**EXERCISE OBJECTIVE:** Rewrite the lines in each of the items below, replacing every occurrence of "7-Gang-DSG" with "7-speed DSG" and leaving everything else unchanged.

**DATA EXTRACTS:**
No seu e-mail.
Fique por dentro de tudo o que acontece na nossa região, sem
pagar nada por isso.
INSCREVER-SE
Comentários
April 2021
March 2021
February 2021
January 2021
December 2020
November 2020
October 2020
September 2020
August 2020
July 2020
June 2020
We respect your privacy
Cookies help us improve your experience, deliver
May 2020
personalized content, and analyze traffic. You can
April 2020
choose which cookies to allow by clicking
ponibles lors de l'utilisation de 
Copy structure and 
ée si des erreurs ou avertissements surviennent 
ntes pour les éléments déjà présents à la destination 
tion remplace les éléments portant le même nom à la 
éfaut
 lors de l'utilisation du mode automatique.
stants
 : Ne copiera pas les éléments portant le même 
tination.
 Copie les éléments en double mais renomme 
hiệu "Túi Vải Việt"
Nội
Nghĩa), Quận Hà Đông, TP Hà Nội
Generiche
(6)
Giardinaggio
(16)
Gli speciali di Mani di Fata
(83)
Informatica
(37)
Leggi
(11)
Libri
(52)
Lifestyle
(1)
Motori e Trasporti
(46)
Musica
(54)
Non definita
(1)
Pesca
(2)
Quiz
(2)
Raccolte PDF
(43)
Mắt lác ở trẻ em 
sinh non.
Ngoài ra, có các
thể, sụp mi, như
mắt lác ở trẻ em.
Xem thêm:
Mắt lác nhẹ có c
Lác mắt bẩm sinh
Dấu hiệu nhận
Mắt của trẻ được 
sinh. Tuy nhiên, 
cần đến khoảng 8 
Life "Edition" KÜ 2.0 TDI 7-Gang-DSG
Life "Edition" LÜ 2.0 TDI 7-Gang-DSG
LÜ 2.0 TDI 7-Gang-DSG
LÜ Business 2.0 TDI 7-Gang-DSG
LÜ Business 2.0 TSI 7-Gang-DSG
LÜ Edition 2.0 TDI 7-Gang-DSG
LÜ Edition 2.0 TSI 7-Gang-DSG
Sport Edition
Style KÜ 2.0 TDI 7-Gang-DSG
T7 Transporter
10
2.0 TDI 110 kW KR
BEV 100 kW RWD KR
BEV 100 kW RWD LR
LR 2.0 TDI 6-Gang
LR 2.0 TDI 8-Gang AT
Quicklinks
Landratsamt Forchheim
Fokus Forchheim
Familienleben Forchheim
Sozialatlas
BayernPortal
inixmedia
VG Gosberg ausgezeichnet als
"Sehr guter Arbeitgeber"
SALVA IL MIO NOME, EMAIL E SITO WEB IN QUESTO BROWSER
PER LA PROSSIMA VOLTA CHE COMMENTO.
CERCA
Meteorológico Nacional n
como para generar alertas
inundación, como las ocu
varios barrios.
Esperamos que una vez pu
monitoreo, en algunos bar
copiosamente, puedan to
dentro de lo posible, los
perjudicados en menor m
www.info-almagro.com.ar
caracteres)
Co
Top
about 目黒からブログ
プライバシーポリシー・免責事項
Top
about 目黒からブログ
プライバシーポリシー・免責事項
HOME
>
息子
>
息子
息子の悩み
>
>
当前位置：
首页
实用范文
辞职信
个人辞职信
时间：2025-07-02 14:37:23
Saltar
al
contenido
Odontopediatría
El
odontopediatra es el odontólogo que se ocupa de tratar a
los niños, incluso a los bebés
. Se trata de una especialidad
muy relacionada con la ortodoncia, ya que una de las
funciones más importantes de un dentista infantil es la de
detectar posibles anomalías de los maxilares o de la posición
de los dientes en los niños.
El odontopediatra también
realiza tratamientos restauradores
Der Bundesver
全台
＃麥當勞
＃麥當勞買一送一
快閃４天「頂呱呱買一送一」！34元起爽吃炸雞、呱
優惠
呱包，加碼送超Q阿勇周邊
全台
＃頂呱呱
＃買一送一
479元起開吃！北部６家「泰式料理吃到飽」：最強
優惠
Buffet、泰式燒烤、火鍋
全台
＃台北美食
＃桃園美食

**SOLVED EXERCISE:**
No seu e-mail.
Fique por dentro de tudo o que acontece na nossa região, sem
pagar nada por isso.
INSCREVER-SE
Comentários
April 2021
March 2021
February 2021
January 2021
December 2020
November 2020
October 2020
September 2020
August 2020
July 2020
June 2020
We respect your privacy
Cookies help us improve your experience, deliver
May 2020
personalized content, and analyze traffic. You can
April 2020
choose which cookies to allow by clicking
ponibles lors de l'utilisation de 
Copy structure and 
ée si des erreurs ou avertissements surviennent 
ntes pour les éléments déjà présents à la destination 
tion remplace les éléments portant le même nom à la 
éfaut
 lors de l'utilisation du mode automatique.
stants
 : Ne copiera pas les éléments portant le même 
tination.
 Copie les éléments en double mais renomme 
hiệu "Túi Vải Việt"
Nội
Nghĩa), Quận Hà Đông, TP Hà Nội
Generiche
(6)
Giardinaggio
(16)
Gli speciali di Mani di Fata
(83)
Informatica
(37)
Leggi
(11)
Libri
(52)
Lifestyle
(1)
Motori e Trasporti
(46)
Musica
(54)
Non definita
(1)
Pesca
(2)
Quiz
(2)
Raccolte PDF
(43)
Mắt lác ở trẻ em 
sinh non.
Ngoài ra, có các
thể, sụp mi, như
mắt lác ở trẻ em.
Xem thêm:
Mắt lác nhẹ có c
Lác mắt bẩm sinh
Dấu hiệu nhận
Mắt của trẻ được 
sinh. Tuy nhiên, 
cần đến khoảng 8 
Life "Edition" KÜ 2.0 TDI 7-speed DSG
Life "Edition" LÜ 2.0 TDI 7-speed DSG
LÜ 2.0 TDI 7-speed DSG
LÜ Business 2.0 TDI 7-speed DSG
LÜ Business 2.0 TSI 7-speed DSG
LÜ Edition 2.0 TDI 7-speed DSG
LÜ Edition 2.0 TSI 7-speed DSG
Sport Edition
Style KÜ 2.0 TDI 7-speed DSG
T7 Transporter
10
2.0 TDI 110 kW KR
BEV 100 kW RWD KR
BEV 100 kW RWD LR
LR 2.0 TDI 6-Gang
LR 2.0 TDI 8-Gang AT
Quicklinks
Landratsamt Forchheim
Fokus Forchheim
Familienleben Forchheim
Sozialatlas
BayernPortal
inixmedia
VG Gosberg ausgezeichnet als
"Sehr guter Arbeitgeber"
SALVA IL MIO NOME, EMAIL E SITO WEB IN QUESTO BROWSER
PER LA PROSSIMA VOLTA CHE COMMENTO.
CERCA
Meteorológico Nacional n
como para generar alertas
inundación, como las ocu
varios barrios.
Esperamos que una vez pu
monitoreo, en algunos bar
copiosamente, puedan to
dentro de lo posible, los
perjudicados en menor m
www.info-almagro.com.ar
caracteres)
Co
Top
about 目黒からブログ
プライバシーポリシー・免責事項
Top
about 目黒からブログ
プライバシーポリシー・免責事項
HOME
>
息子
>
息子
息子の悩み
>
>
当前位置：
首页
实用范文
辞职信
个人辞职信
时间：2025-07-02 14:37:23
Saltar
al
contenido
Odontopediatría
El
odontopediatra es el odontólogo que se ocupa de tratar a
los niños, incluso a los bebés
. Se trata de una especialidad
muy relacionada con la ortodoncia, ya que una de las
funciones más importantes de un dentista infantil es la de
detectar posibles anomalías de los maxilares o de la posición
de los dientes en los niños.
El odontopediatra también
realiza tratamientos restauradores
Der Bundesver
全台
＃麥當勞
＃麥當勞買一送一
快閃４天「頂呱呱買一送一」！34元起爽吃炸雞、呱
優惠
呱包，加碼送超Q阿勇周邊
全台
＃頂呱呱
＃買一送一
479元起開吃！北部６家「泰式料理吃到飽」：最強
優惠
Buffet、泰式燒烤、火鍋
全台
＃台北美食
＃桃園美食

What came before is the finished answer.